I have now replaced the plastic carb with the recommended replacement metal carb - ($106) and still nothing

All I can think of is that something must be wrong with the piston/rings although there is compression.

Thanks all.


----------



## td5771

If it fires with gas through the spark plug hole it is not in the engine.

Start at the beginning. Fresh fuel, done. Now is the fuel getting through the fuel line and filter to the carb?

Tilt it up and take the fuel bowl off. Then sit it back on the wheels, gas should flow out.


----------



## Sblg43

Yes, the fuel is flowing through the filter and into the carb. There was plenty of fuel in the bowl. I also removed the fuel line from the carb and saw good flow.

Seeing as how this is new carb and is acting just like the old carb, is there some reason that the fuel is not being drawn into the cylinder?

I have heard it suggested that the rings could be stuck and they are not causing enough of a vacuum to draw the fuel in.


----------



## Mr Fixit

Spark is good, muffler smells like raw gas, or plug gets wet, gas is NEW, you have good compression. Correct?
Then I'd say timing is involved. Check your flywheel key.


----------



## GTP

What is the compression? You're going to need at least 90psi to run an r-tek.


----------



## Sblg43

Plug is dry. I'll check that compression. Thanks


----------



## Kiss4aFrog

If the plug is dry try giving the carb a shot of starting fluid and see if it pops. 

Compression test would be very helpful in trying to get a grip on the problem.


----------



## Sblg43

Starter fluid does nothing. 

Today I pulled the engine and opened it up. What I found was a stuck piston ring. There is some slight scoring on the exhaust side of the piston and that is where the piston ring was stuck. It appears that the ring might be damaged so I order a new set of piston rings. 

I also want to mention that the underside of the piston was very wet while the top side (near the spark plug) was dry, dry, dry.

I will let you know what happens after everything is put back together.

Thanks.


----------



## Kiss4aFrog

What brand of oil are you using ??


----------



## GTP

Sblg43 said:


> Starter fluid does nothing.
> 
> Today I pulled the engine and opened it up. What I found was a stuck piston ring. There is some slight scoring on the exhaust side of the piston and that is where the piston ring was stuck. It appears that the ring might be damaged so I order a new set of piston rings.
> 
> I also want to mention that the underside of the piston was very wet while the top side (near the spark plug) was dry, dry, dry.
> 
> I will let you know what happens after everything is put back together.
> 
> Thanks.



Don't forget to do a quick honing to cross hatch the cylinder so the new rings seat properly. I've never seen a rtek barf a ring like that. Is there any evidence of hot spots? Did it ever run while you had it? I've seen rings like that when people seize the motors and then hammer the piston loose with a dowel or screw driver.


----------



## Sblg43

The machine is not mine. The woman who owns it, says that she had it running earlier this winter. I just started to runner harder and harder until she couldn't get it started at all. Since I have had it in my shop, I haven't had it running at all.

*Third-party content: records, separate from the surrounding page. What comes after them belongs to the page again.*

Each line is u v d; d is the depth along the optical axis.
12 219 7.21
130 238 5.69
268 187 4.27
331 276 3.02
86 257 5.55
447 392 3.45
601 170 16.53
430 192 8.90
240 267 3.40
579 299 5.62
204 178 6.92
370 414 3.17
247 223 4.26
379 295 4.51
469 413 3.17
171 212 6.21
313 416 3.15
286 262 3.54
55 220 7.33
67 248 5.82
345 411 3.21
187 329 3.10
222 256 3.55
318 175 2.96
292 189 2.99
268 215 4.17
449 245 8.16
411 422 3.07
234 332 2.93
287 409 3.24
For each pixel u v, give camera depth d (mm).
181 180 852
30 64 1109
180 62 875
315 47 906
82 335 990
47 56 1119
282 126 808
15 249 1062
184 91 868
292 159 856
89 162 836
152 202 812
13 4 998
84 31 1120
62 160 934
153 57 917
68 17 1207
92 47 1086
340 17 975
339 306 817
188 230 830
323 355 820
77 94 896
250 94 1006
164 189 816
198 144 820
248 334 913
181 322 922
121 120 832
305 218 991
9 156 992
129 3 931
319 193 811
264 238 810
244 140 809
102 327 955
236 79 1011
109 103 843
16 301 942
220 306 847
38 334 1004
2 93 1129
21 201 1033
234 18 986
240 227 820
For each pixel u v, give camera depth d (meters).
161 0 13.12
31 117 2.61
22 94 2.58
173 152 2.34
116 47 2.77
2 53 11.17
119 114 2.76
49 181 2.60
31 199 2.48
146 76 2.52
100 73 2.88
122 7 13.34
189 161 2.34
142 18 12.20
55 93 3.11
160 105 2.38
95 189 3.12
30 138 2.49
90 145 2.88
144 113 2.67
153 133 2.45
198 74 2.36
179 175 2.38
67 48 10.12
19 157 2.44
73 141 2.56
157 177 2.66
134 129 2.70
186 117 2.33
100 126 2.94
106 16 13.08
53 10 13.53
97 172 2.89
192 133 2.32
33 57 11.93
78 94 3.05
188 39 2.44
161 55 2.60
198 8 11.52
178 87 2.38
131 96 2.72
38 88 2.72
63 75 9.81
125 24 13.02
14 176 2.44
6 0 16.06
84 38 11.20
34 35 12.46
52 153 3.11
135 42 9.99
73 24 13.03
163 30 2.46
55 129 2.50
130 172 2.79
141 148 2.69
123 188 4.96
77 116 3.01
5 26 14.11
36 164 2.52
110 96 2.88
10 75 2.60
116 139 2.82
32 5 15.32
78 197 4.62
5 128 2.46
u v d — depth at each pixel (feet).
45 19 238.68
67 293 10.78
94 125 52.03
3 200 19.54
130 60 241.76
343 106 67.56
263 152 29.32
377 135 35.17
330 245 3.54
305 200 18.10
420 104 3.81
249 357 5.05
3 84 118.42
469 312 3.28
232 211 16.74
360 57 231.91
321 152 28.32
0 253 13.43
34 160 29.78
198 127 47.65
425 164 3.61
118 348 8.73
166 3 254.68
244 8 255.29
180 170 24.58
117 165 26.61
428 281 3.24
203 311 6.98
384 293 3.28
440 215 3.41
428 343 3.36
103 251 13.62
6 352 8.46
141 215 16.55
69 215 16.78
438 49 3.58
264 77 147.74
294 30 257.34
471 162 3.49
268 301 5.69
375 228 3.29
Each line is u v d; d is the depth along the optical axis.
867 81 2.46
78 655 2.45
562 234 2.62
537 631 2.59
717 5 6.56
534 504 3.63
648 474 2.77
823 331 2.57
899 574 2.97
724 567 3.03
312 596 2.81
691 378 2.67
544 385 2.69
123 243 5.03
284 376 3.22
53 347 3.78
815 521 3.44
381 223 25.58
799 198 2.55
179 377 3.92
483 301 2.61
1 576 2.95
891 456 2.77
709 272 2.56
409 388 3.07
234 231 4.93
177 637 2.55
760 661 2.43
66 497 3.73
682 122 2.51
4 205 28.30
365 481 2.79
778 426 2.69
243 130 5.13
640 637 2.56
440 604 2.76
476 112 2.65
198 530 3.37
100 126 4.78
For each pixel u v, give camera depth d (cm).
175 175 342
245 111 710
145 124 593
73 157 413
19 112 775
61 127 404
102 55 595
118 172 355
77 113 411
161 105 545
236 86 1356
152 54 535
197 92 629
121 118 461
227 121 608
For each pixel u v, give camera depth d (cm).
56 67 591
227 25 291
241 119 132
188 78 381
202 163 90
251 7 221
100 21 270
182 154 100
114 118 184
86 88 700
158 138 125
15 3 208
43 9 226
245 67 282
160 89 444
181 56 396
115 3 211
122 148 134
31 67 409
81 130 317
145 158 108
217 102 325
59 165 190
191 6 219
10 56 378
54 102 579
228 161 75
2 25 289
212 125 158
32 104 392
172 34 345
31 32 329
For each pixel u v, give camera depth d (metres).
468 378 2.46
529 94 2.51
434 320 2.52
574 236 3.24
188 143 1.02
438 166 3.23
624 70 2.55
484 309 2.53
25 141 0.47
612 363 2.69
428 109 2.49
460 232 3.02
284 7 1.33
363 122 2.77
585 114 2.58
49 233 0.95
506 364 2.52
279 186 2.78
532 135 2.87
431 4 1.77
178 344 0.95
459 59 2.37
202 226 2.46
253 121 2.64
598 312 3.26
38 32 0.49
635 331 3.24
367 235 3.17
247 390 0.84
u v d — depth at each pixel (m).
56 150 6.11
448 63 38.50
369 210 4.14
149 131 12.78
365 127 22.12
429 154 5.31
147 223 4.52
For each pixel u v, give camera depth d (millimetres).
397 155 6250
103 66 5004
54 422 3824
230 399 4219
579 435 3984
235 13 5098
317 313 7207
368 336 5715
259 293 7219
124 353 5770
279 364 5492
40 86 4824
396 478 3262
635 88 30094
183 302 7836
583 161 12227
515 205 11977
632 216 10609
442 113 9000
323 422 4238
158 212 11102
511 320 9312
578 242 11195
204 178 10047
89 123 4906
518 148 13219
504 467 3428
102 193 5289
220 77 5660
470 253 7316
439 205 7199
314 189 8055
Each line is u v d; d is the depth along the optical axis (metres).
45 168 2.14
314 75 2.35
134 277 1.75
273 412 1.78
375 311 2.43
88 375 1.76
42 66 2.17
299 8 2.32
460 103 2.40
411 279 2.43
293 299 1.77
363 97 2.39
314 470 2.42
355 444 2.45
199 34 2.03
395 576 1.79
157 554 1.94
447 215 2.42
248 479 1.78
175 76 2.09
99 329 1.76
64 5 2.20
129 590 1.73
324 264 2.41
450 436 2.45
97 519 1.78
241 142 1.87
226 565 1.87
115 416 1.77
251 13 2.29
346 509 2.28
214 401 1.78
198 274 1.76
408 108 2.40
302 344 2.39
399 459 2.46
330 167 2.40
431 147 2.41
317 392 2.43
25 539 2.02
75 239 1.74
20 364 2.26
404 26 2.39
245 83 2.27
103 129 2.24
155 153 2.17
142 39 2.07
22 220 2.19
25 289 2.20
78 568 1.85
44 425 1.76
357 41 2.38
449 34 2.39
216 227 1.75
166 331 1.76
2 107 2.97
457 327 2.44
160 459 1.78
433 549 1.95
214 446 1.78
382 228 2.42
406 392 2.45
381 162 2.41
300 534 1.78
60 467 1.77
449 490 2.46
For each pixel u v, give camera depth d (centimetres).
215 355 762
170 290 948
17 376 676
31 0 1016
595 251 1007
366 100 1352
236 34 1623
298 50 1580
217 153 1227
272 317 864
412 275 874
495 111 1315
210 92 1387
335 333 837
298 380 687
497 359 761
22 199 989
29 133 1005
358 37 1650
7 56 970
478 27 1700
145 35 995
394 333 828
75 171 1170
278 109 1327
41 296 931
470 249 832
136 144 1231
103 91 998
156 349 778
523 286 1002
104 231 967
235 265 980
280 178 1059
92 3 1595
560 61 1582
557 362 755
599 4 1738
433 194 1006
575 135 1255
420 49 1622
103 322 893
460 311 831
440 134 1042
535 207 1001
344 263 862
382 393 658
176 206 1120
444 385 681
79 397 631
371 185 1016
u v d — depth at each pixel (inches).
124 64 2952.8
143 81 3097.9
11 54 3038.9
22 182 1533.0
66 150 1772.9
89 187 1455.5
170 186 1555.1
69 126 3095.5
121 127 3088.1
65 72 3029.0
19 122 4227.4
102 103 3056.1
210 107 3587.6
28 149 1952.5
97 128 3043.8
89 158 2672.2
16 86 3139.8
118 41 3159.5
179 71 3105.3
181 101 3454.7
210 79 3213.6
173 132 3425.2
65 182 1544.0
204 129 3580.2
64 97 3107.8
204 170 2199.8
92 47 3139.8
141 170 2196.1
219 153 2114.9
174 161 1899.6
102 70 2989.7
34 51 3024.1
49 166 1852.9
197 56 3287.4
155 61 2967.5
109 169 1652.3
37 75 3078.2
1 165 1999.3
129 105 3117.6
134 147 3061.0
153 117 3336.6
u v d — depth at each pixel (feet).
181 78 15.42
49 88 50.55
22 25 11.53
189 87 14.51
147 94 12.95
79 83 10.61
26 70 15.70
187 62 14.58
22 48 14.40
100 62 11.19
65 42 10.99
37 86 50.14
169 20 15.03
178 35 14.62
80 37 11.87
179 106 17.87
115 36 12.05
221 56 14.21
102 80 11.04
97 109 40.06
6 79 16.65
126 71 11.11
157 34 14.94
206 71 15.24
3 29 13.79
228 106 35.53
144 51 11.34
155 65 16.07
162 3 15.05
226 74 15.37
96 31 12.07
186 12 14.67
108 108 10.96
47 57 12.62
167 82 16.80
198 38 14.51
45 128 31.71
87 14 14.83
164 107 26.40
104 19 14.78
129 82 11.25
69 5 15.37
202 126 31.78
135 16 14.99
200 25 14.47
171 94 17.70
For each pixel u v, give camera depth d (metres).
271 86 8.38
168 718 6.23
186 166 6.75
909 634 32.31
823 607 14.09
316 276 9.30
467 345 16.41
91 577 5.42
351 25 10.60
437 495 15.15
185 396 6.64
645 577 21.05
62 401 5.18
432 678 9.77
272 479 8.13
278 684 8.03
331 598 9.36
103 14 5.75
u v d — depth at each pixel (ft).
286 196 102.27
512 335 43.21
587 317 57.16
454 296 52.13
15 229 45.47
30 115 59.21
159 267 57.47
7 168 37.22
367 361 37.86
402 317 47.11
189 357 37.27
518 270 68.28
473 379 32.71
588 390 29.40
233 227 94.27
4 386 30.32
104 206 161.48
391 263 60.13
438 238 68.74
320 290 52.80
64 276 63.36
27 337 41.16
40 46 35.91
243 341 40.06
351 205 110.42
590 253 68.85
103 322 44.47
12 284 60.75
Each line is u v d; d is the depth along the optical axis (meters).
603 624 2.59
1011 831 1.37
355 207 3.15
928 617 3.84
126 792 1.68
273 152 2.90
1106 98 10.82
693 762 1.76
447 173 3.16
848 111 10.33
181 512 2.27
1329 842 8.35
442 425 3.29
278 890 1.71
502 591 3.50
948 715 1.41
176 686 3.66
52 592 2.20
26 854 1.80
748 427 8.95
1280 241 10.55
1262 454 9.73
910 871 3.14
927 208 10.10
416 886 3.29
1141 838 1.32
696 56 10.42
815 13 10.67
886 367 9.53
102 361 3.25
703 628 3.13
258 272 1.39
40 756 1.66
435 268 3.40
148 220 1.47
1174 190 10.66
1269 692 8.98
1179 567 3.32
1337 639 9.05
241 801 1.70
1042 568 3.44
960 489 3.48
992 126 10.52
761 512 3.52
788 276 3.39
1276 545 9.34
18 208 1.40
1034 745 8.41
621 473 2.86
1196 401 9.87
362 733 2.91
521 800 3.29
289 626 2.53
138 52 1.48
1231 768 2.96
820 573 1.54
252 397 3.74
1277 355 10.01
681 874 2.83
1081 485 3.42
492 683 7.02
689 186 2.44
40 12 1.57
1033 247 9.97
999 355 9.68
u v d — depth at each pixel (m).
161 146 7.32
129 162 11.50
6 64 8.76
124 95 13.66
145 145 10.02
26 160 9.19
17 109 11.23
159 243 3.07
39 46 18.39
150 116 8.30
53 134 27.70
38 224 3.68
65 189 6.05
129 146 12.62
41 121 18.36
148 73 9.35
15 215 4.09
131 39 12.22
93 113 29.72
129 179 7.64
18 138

Although there is some minor scoring on the piston (near the exhaust port) there is no scoring in the cylinder. The lower ring was stuck right where that scoring is. The cylinder walls look amazingly clean and new with good cross hatching. I will still do a hone as mentioned above.

I don't know what brand of oil she used but I am going to make a new batch of gas/oil mixture before I try to run this again (once the new rings arrive).


----------